> TASK DIRECTIONS:
Copy exactly the lines from the start of the material through the line with "Pozsony, a Duna". Pictures stay out of the copy.

> RECORDS SUPPLIED:
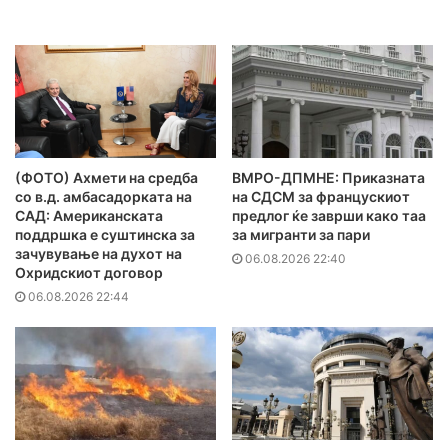
(ФОТО) Ахмети на средба
ВМРО-ДПМНЕ: Приказната
со в.д. амбасадорката на
на СДСМ за францускиот
САД: Американската
предлог ќе заврши како таа
поддршка е суштинска за
за мигранти за пари
зачувување на духот на
06.08.2026 22:40
Охридскиот договор
06.08.2026 22:44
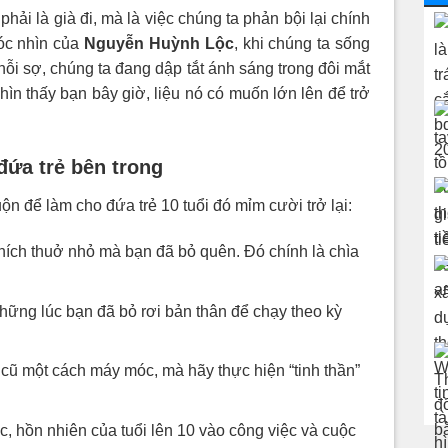
ải là già đi, mà là việc chúng ta phản bội lại chính
óc nhìn của
Nguyễn Huỳnh Lộc
, khi chúng ta sống
nỗi sợ, chúng ta đang dập tắt ánh sáng trong đôi mắt
hìn thấy bạn bây giờ, liệu nó có muốn lớn lên để trở
đứa trẻ bên trong
n để làm cho đứa trẻ 10 tuổi đó mỉm cười trở lại:
hích thuở nhỏ mà bạn đã bỏ quên. Đó chính là chìa
ng lúc bạn đã bỏ rơi bản thân để chạy theo kỳ
ũ một cách máy móc, mà hãy thực hiện “tinh thần”
 hồn nhiên của tuổi lên 10 vào công việc và cuộc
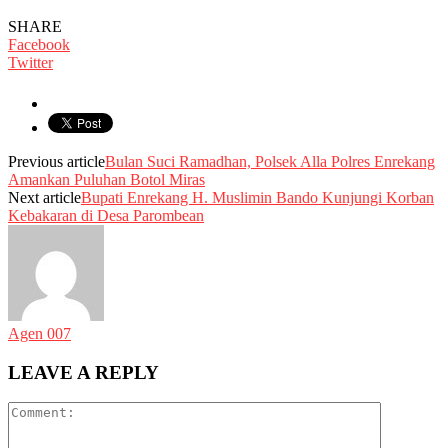
SHARE
Facebook
Twitter
Previous article
Bulan Suci Ramadhan, Polsek Alla Polres Enrekang
Amankan Puluhan Botol Miras
Next article
Bupati Enrekang H. Muslimin Bando Kunjungi Korban
Kebakaran di Desa Parombean
Agen 007
LEAVE A REPLY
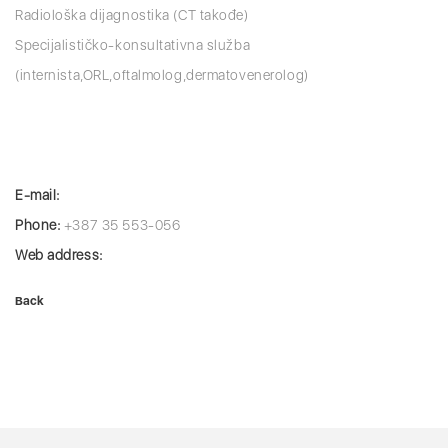
Radiološka dijagnostika (CT takođe)
Specijalističko-konsultativna služba
(internista,ORL,oftalmolog,dermatovenerolog)
E-mail:
Phone:
+387 35 553-056
Web address:
Back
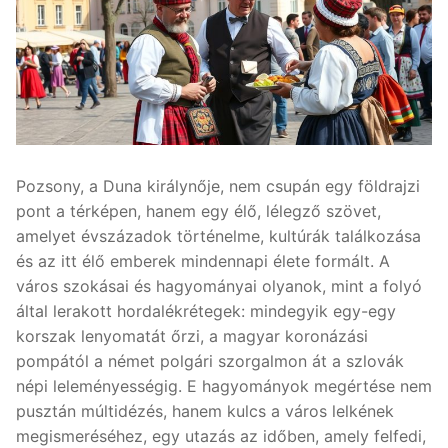
Pozsony, a Duna királynője, nem csupán egy földrajzi
pont a térképen, hanem egy élő, lélegző szövet,
amelyet évszázadok történelme, kultúrák találkozása
és az itt élő emberek mindennapi élete formált. A
város szokásai és hagyományai olyanok, mint a folyó
által lerakott hordalékrétegek: mindegyik egy-egy
korszak lenyomatát őrzi, a magyar koronázási
pompától a német polgári szorgalmon át a szlovák
népi leleményességig. E hagyományok megértése nem
pusztán múltidézés, hanem kulcs a város lelkének
megismeréséhez, egy utazás az időben, amely felfedi,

> SOLUTION TO THIS TASK:
(ФОТО) Ахмети на средба
ВМРО-ДПМНЕ: Приказната
со в.д. амбасадорката на
на СДСМ за францускиот
САД: Американската
предлог ќе заврши како таа
поддршка е суштинска за
за мигранти за пари
зачувување на духот на
06.08.2026 22:40
Охридскиот договор
06.08.2026 22:44
ải là già đi, mà là việc chúng ta phản bội lại chính
óc nhìn của
Nguyễn Huỳnh Lộc
, khi chúng ta sống
nỗi sợ, chúng ta đang dập tắt ánh sáng trong đôi mắt
hìn thấy bạn bây giờ, liệu nó có muốn lớn lên để trở
đứa trẻ bên trong
n để làm cho đứa trẻ 10 tuổi đó mỉm cười trở lại:
hích thuở nhỏ mà bạn đã bỏ quên. Đó chính là chìa
ng lúc bạn đã bỏ rơi bản thân để chạy theo kỳ
ũ một cách máy móc, mà hãy thực hiện “tinh thần”
 hồn nhiên của tuổi lên 10 vào công việc và cuộc
SHARE
Facebook
Twitter
Previous article
Bulan Suci Ramadhan, Polsek Alla Polres Enrekang
Amankan Puluhan Botol Miras
Next article
Bupati Enrekang H. Muslimin Bando Kunjungi Korban
Kebakaran di Desa Parombean
Agen 007
LEAVE A REPLY
Radiološka dijagnostika (CT takođe)
Specijalističko-konsultativna služba
(internista,ORL,oftalmolog,dermatovenerolog)
E-mail:
Phone:
+387 35 553-056
Web address:
Back
Pozsony, a Duna királynője, nem csupán egy földrajzi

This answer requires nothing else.